A Semana de Museus é coordenada pelo Instituto Brasileiro de Museus (Ibram). Intensificar a relação dos museus com a sociedade e promover essas instituições são alguns dos objetivos do evento criado pelo Conselho Nacional de Museus (ICOM), em comemoração ao Dia Internacional de Museus, celebrado em 18 de maio. Durante uma semana, instituições museológicas de todo o país organizam eventos a partir do tema proposto. Neste ano, as atividades das instituições brasileiras são inspirados pelo tema O futuro dos museus: recuperar e reimaginar.

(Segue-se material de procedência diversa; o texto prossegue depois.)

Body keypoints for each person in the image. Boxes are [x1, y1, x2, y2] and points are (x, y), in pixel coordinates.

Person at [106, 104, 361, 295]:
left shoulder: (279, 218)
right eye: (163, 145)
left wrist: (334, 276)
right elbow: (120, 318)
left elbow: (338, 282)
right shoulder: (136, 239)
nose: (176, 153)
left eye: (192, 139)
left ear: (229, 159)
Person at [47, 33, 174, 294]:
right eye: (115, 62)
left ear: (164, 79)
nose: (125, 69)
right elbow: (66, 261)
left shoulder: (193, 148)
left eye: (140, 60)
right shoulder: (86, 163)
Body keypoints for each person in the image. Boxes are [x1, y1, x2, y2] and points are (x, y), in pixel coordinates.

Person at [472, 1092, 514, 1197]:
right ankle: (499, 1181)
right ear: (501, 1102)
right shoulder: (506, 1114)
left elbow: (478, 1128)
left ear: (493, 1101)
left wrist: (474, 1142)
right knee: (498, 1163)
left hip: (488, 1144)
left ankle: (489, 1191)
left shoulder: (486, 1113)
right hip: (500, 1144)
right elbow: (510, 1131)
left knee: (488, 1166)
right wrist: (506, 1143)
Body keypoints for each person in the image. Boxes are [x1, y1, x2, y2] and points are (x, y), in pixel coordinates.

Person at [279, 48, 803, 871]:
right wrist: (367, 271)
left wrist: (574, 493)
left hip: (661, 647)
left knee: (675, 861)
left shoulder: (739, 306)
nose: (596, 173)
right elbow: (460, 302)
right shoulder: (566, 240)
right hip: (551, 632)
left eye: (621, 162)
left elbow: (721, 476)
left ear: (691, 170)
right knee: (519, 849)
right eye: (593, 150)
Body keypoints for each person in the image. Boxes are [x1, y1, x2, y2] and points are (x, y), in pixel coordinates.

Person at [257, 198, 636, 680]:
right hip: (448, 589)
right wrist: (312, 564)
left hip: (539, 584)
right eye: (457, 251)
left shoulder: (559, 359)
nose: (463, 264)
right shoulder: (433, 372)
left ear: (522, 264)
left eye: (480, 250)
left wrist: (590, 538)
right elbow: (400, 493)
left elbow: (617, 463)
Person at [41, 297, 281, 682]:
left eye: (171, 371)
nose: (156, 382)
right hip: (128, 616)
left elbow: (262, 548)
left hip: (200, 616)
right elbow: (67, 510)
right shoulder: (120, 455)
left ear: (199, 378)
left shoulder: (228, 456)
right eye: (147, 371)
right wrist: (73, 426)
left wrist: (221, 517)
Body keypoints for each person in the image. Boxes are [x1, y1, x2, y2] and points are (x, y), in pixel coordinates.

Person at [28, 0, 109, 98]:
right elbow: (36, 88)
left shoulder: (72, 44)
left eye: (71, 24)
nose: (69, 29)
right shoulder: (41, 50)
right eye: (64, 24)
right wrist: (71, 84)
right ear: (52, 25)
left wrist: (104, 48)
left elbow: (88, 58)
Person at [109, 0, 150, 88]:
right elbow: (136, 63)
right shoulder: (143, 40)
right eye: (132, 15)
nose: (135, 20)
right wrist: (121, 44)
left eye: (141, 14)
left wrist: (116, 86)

Sobre essa temática que aborda o futuro dos museus, a museóloga Hildênia Oliveira considera o momento propício para construir uma nova atitude diante da atual realidade pandêmica. “Esse período de pandemia, especialmente no que se refere ao Museu Théo Brandão, está servindo para repensar nossas ações com relação às necessidades estruturais do Museu, ao acervo, mas principalmente, o que vamos encontrar no momento pós-pandemia. Teremos que reaprender como lidar com o público, como recebê-lo. Será um grande desafio ter a segurança e receber as pessoas. É necessário um planejamento para que o momento da reabertura seja da melhor forma possível”, disse.

Para Adriana Capretz, a live será uma oportunidade de fazer uma reflexão sobre museus enquanto um espaço dinâmico e atual. “É importante entender que o museu é um lugar que guarda as nossas memórias, mas também o presente. É um espaço de cultura vivo. O público também vai tomar conhecimento sobre os outros museus de Maceió, vai ficar mais a par desses espaços museológicos”.